Book review of Michael Lewis’s The Big Short

Michael Lewis is one of the best storytellers around, and he brings his writing gifts to the arcane world of economics.  His catalogue features the classic Liar’s Poker, as well as Moneyball and The Blind Side, where he analyzed two of our most poplar pastimes through his economic lens.  Lewis tells the human story brilliantly; not only do you learn how markets work or don’t work, but you see how it affects the actors from an emotional level as well.  In short, even for the layman, Lewis conveys deep economic truths about complex matters, effortlessly.

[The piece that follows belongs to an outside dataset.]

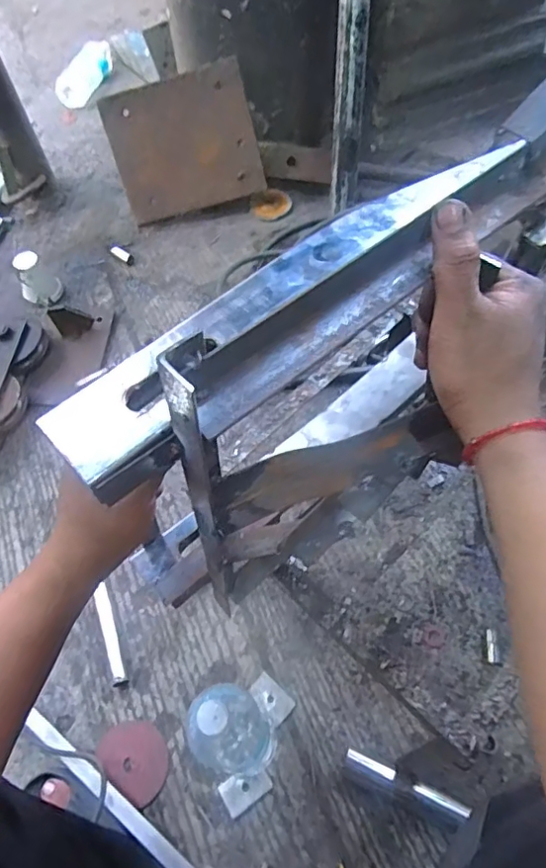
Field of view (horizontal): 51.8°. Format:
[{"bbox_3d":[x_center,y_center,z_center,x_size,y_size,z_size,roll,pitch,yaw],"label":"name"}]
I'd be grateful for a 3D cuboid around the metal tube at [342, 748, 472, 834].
[{"bbox_3d":[0.158,0.433,0.681,0.153,0.043,0.034,19,64,15],"label":"metal tube"}]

There have been many attempts to catalog the Great Economic Crisis of 2008 thus far, from brilliant economists and journalists.  However, Michael Lewis’s The Big Short probably captures the most essential part, in his trademark fashion.  Lewis takes us inside the lives of the outliers who foresaw the Mortgage Bubble inflating, and bet all their chips against all of Wall St. and our economic paradigm at a time when almost no one agreed with them.  The characters in this story spring to life as if out of a great novel, but given the fact that this story is still so recent, the raw emotions of the events are still affecting them, as well as the reader.

Hindsight is 20-20, but it is too easy to look back at Michael Burry, the unlikely head of Scion Capital, who first predicted this catastrophe back in 2003, and wonder, why didn’t we all see this coming?  Of course for Burry, Steve Eisman, Greg Lippmann, and the few that made a fortune when the bubble popped, this was not an easy payday.  They struggled with their bets, both in the face of skepticism and in their unwillingness at times to believe that the powers that be would really let the subprime mess happen.  Once Bear Sterns failed in 2008, and the dominos started falling, the events happened fast, and the heroes in this story were left wondering if the country would even survive.

Lewis captured the heart of the biggest story of our time.   This book is a great pleasure to read, even through we are all still suffering the consequences of the crisis.  This may be his best book yet.